Privatizações colocam em risco a autonomia, empregos e recursos do país

Estamos acompanhando pelos meios de comunicação a retomada da política neoliberal com a apresentação do pacote de privatizações de 57 empresas anunciado no dia 23 de agosto. A proposta de privatizações do atual governo pode superar a gestão de Fernando Henrique (1995-2003), em que foi criado o Conselho Nacional de Desestatização que acelerou bastante os processos de venda de estatais. Só no primeiro mandato de FHC, foram privatizadas mais de oitenta empresas, como a Vale do Rio Doce. A venda de empresas foi uma tentativa do Governo, assim como agora propõe Temer, de conter o agravamento da dívida pública.

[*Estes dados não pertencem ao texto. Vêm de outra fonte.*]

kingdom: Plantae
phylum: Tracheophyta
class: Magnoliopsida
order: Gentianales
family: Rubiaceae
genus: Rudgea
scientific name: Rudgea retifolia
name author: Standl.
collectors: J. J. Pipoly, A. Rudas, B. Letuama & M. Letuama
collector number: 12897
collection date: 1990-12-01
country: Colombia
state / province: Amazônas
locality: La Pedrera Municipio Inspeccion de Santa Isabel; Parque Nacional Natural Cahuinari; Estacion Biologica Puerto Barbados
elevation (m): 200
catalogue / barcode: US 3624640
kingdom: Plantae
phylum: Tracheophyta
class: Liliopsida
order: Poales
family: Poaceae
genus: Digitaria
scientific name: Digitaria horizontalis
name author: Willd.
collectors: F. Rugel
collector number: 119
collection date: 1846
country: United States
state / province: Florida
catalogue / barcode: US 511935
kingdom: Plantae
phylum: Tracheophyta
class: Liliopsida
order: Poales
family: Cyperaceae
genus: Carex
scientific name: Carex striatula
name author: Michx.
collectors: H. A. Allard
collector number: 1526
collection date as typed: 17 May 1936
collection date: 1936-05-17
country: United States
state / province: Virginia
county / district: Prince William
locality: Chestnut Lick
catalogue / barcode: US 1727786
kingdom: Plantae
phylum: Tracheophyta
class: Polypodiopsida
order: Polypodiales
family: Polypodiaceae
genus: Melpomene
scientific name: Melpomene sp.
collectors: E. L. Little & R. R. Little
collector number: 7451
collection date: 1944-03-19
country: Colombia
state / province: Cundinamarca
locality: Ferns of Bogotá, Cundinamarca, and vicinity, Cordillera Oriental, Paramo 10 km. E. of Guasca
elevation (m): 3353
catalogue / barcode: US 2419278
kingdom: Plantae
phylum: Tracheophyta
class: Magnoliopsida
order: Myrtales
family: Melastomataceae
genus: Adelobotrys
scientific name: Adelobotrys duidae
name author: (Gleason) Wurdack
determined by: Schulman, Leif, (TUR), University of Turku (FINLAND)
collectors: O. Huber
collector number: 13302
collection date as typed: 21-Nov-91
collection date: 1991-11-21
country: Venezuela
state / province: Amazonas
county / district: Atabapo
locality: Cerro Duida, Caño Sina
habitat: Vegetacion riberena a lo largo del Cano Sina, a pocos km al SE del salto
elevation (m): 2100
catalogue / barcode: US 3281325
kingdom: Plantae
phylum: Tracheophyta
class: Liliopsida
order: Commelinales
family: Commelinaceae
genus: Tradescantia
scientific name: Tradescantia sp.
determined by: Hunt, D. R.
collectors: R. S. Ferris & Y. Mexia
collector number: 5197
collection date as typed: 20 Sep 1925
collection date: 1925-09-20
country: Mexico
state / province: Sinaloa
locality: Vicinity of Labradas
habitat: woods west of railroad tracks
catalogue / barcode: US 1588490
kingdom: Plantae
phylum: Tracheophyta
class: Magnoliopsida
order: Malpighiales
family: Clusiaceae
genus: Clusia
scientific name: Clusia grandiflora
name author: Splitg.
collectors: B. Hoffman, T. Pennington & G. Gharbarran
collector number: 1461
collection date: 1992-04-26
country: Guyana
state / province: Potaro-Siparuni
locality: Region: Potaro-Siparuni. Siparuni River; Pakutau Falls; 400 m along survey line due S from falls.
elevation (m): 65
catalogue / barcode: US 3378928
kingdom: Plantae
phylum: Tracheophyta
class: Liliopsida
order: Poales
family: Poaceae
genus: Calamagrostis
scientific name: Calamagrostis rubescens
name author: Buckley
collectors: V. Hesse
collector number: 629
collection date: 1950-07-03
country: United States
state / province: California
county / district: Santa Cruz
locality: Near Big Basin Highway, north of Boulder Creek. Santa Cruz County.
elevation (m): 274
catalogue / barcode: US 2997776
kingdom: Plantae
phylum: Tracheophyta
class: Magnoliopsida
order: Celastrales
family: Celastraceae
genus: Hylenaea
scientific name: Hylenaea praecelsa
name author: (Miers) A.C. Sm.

Os movimentos sindicais e sociais já se mobilizam para alertar a sociedade dos riscos da efetivação desse pacote. Além de significar a venda do patrimônio do país, a desestatização implica na redução dos empregos e na intensificação da exploração dos recursos naturais para o enriquecimento de empresas privadas, na maioria, estrangeiras. Em outras palavras, privatizar é vender a riqueza do país, assim como Temer e seus aliados querem fazer com a Amazônia.

Os sindicatos dos bancários em todo o Brasil trabalham desde 2016 na Campanha em Defesa dos bancos e das empresas estatais. Coordenada pela empregada da Caixa Econômica Federal (CEF) e representante dos empregados no conselho de administração do banco, Rita Serrano, a ação visa conscientizar para a importância dos bancos públicos por onde perpassam políticas sociais que contemplam a maioria da população.

Diante das ameaças da política de desmonte, no último mês a Comissão Executiva dos Empregados da Caixa, a Contraf-CUT e a FENAE intensificaram suas ações com atos e publicação de uma Carta Aberta à População. A empregada da Caixa e Diretora de Bancos Públicos do SINTRAF JF, Lívia Terra, ressalta: “As empresas públicas não têm como objetivo primeiro o lucro. Vendê-las é entregar serviços essenciais nas mãos da iniciativa privada. A Caixa está sendo fatiada, exemplo disso é a privatização da Lotex, de onde vem recursos para as políticas públicas de esporte e educação. O FGTS, que financia programas de habitação e saneamento básico, é o benefício que mais tem sofrido ataques com a flexibilização das legislações trabalhistas. Os interesses dos bancos privados estão por trás dessa política de desmontes.”

Ela acredita ser essencial o apoio e envolvimento da população nessa luta. A diretora afirma que a carta tem essa função, fazer com que as pessoas entendam o papel da empresa na sociedade e para o desenvolvimento do país. A mudança de foco dos bancos públicos com Temer fica explícita no novo slogan das publicidades do Banco do Brasil. Antes financiador de programas de incentivo à agricultura familiar, agora “o Banco do Agronegócio”, fazendo coro com a Rede Globo, para quem “Agro é top”. Lívia recorda o histórico de luta dos empregados da Caixa e diz que eles não poderiam deixar de combater as atrocidades do atual governo com o povo brasileiro.

Outras empresas também estão na mira da privatização como a Petrobrás, Eletrobrás, e em Minas Gerais a CEMIG, o que representa aumento da conta de luz dos mineiros que já é a mais cara do país. Campanhas de conscientização como a dos empregados da CEF estão espalhadas por todo o território brasileiro, em defesa do desenvolvimento do Brasil, dos brasileiros e da democracia.